如图 4-13(a)所示,已知直线 AB 与直线 BC 在空间相互垂直,AB 平行于 H 面。因为 AB⊥BC、AB⊥Bb,由几何定理可知:AB 必垂直 BC 和 Bb 所决定的平面 Q 及 Q 面上的任一直线,如:BC1、BC2、cb……,又已知 AB∥ab,所以 ab 也必垂直于 Q 面及Q 面上的任一直线,即 ab⊥cb,其投影如图 4-13(b)所示。
由此可得:如果两直线垂直相交,只要其中一条直线为投影面平行线,则在所平行的投影面上两直线的同面投影垂直相交,即交角投影为直角。
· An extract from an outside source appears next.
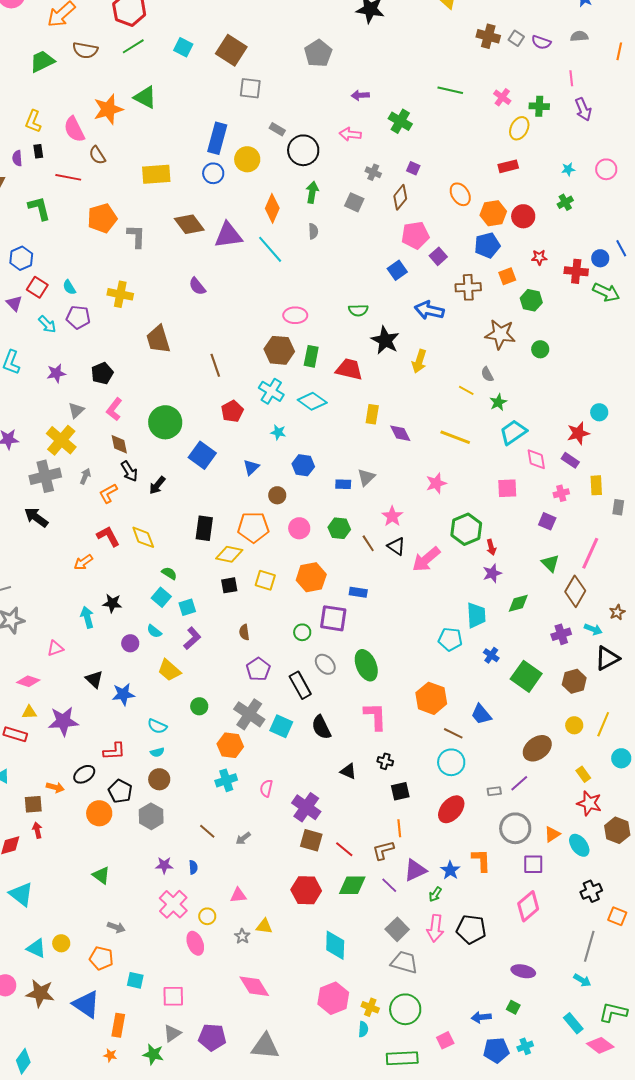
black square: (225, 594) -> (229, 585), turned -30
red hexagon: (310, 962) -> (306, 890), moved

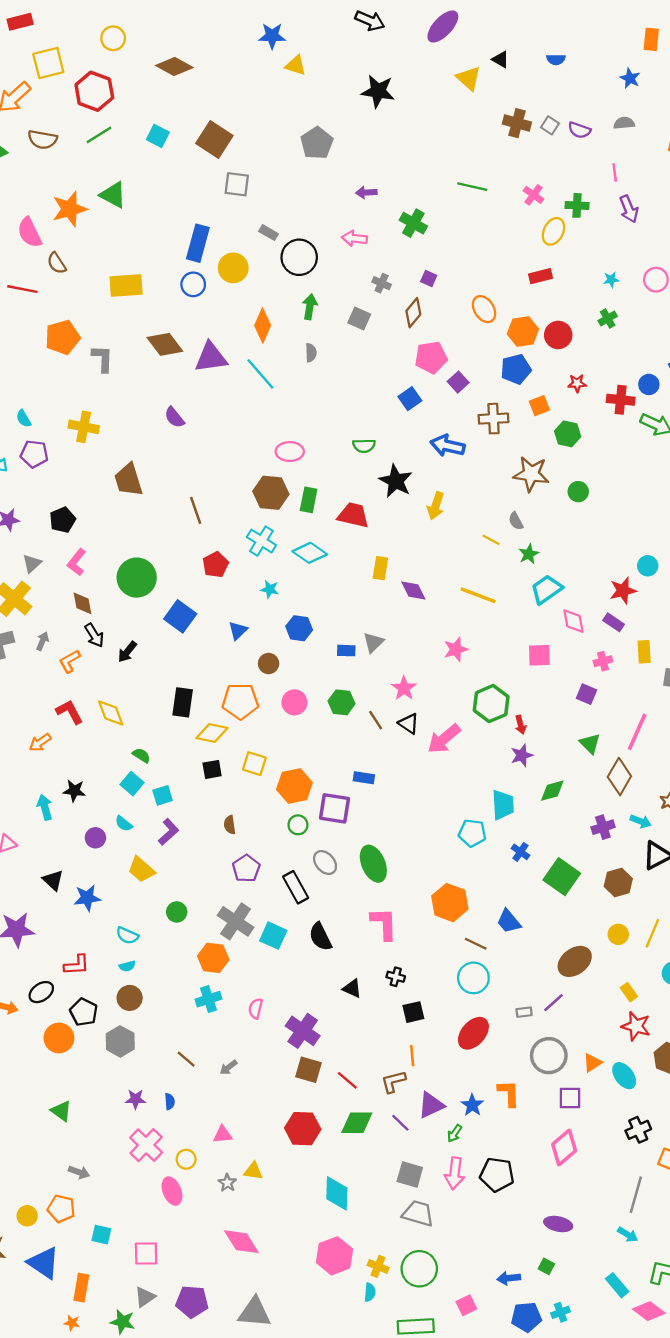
orange hexagon: (311, 577) -> (294, 786), moved
gray square: (397, 929) -> (410, 1175), turned -30
yellow circle: (61, 943) -> (27, 1216), moved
此特性称为直角投影定理。
应指出的是:两直线一个投影为直角,在空间不一定垂直,只有符合直角投影定理在空间才是一对垂直的直线。
3.两直线交叉
两直线既不平行又不相交称为交叉。
Skew line: there are two lines which are not parallel or perpendicular to each other.
交叉两直线的投影特性是:各面投影既不符合两直线平行的投影特性,也不符合两直线相交的投影特性,如图 4-14 所示。
交叉两直线的投影也可能有一组、两组甚至三组是相交的,但它们的交点不符合点的投影规律,是重影点的投影,如图 4-15(a)所示。
判断交叉两直线重影点可见性的步骤为:从重影点入手画一根垂直于投影轴的直线到另一个投影,就可以得到重影点不重合的两个投影点,两个点中坐标值大的点为可见点,坐标值小的点为不可见点,不可见点的投影应加括号,如图 4-15(b)所示。
New words and important phrases:
Projection of point:点的投影 projection of line:直线的投影
General line:一般位置直线 : bracket:括号
Parallel line: horizontal line, frontal line and profile line
Vertical line: H -perpendicular line, V-perpendicular line, W-perpendicular line 。
Coordinate value: 坐标值
In line with, in accordance with : 符合 Decision condition: 判定条件
Skew [skju] line: 交叉直线 Intersect line: 相交直线 Parallel line: 平行直线
Subordination [səˌbɔ:dɪ'neɪʃn] 从属性